Marathon Mondays: Chasing the Marathon Barriers
With 14 full weeks to go until the SSE Dublin Marathon kicks off at 9:00am we have decided to try and help you on your way towards that looming goal. Last week we looked at the idea of lactate here and a week has gone by very quickly since.
Emmett Dunleavy of PerfectingPacing.com is back again this week to speak to us about how lactate profiling can give you goals, performance indicators and a pacing plan for the big day.
Emmet Dunleavy (Sligo AC) has won 5 National senior track medals as well as National Novice and National Intermediate cross country titles. He has represented Ireland on a number of occasions and is an eight time winner of Athletic’s Ireland’s “Best Dressed Man in Athletics” Award.
Shoot for the stars. And if you fall short you will land among the clouds…
Fine advice in many aspects of life, not so in the marathon. Taking such an approach may well result in walking up Roebuck Hill around midday on the last Monday in October, wondering why it went all ends up.
With approximately 3 months to the autumn marathon season, it’s the time of year when many runners begin to turn attention towards the 26.2 mile distance. Setting a realistic and achievable target in advance can save a lot of hardship down the road.
Are your ducks in a row?
When selecting target times for a marathon, make sure all of the PB Ducks are in a row. In short, pick a marathon time that is in line with previous (and recent) runs over 5k, 10k and half marathon.

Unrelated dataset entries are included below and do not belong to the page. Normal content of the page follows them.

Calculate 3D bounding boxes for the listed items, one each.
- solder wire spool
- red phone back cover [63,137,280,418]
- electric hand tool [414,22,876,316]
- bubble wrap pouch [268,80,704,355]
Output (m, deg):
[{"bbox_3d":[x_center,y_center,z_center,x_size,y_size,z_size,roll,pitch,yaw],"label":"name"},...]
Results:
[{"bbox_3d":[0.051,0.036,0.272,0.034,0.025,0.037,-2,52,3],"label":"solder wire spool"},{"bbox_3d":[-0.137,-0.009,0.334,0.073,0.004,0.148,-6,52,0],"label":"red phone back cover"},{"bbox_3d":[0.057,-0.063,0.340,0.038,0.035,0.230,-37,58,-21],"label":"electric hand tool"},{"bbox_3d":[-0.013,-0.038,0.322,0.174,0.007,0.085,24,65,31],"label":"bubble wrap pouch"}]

There are many running calculators available online, McMillan is the best in class. Using a PB or recent race time over one distance as an input, the calculators provide a reasonably accurate estimate of equivalent ability over a variety of other distances.
As an example, for many club runners, one of the bucket list items is a sub 3 hour marathon. The equivalent times over 5k, 10k, and HM are 18:28, 38:22 and 1:25. For any athlete who has not already achieved those times over 5k, 10k and HM, chances are that sub 3 is a bridge too far.
The table below lists equivalent times for some other major marathon barriers. While there are always exceptions to the rule, in the majority of cases, if the shorter times are not achieved beforehand, the marathon equivalent is rarely attained. The same time principles apply to male and female
|Marathon Target||5k Equivalent||10k Equivalent||HM Equivalent|
Reading this with a smug grin you are thinking, 5k – check, 10k – check, HM – check… put the cork back on the champagne. While ticking those times is a requirement for a realistic attempt at a given marathon barrier, it’s by no means a guarantee of success.
Knowing the profile of the athlete is another significant piece of the jigsaw. By this we mean is the athlete more predisposed towards the longer or shorter distances. i.e A speedster or endurance monster. There are a number of ways for establishing same.
Simply analysing the athletes PBs is a great starting point. Do those times trend progressively faster or slower as they go up or down the distances? Taking the example of the runner with ambitions of a sub 3 marathon. They have run 17:59 for 5k, well under the equivalent time of 18:28. At 38:30, they are marginally slower than the 10 k time of 38:22. Finally the HM time is 1:27, well outside the required 1:25. The PBs are getting relatively slower as the distance increases, suggesting this athlete is relatively weaker at the longer events. Therefore the marathon target time will need to be adjusted accordingly. In this instance, 3:05 would be a more achievable marathon goal.
The opposite is true of other athletes, getting relatively faster as the distances increase. These runners tend to be predominantly slow twitch athletes with a “diesel engine” type profile. They have strong endurance and are blessed with endless ability to utilise fat as an energy source. Born to run marathons.
For those willing to go an extra step, a lactate test provides the most comprehensive method for profiling an athlete. Lactate profiling removes much of the guess work and provides an insight into what is really going on “under the bonnet”. In addition to providing precise training zones the lactate profile gives the best possible indication of metabolic efficiency at each pace and effort level. Is the athlete predominantly fast twitch or slow twitch? All of these factors have a major bearing on the training structure of the athlete as well as the target times on race day.
Using shorter distance PBs or lactate measurements will not pinpoint exactly what an athlete can do on marathon day. However they will often indicate what you cannot do. A valuable piece of information in itself.
Do not simply pick a target marathon time. Use the available tools and calculate what you are capable of. Then train accordingly.
And for those shooting blindly and ambitiously at the stars, be warned. There is a skeleton bus service on the 46A route from Roebuck Rd into town on October Bank Holiday Monday.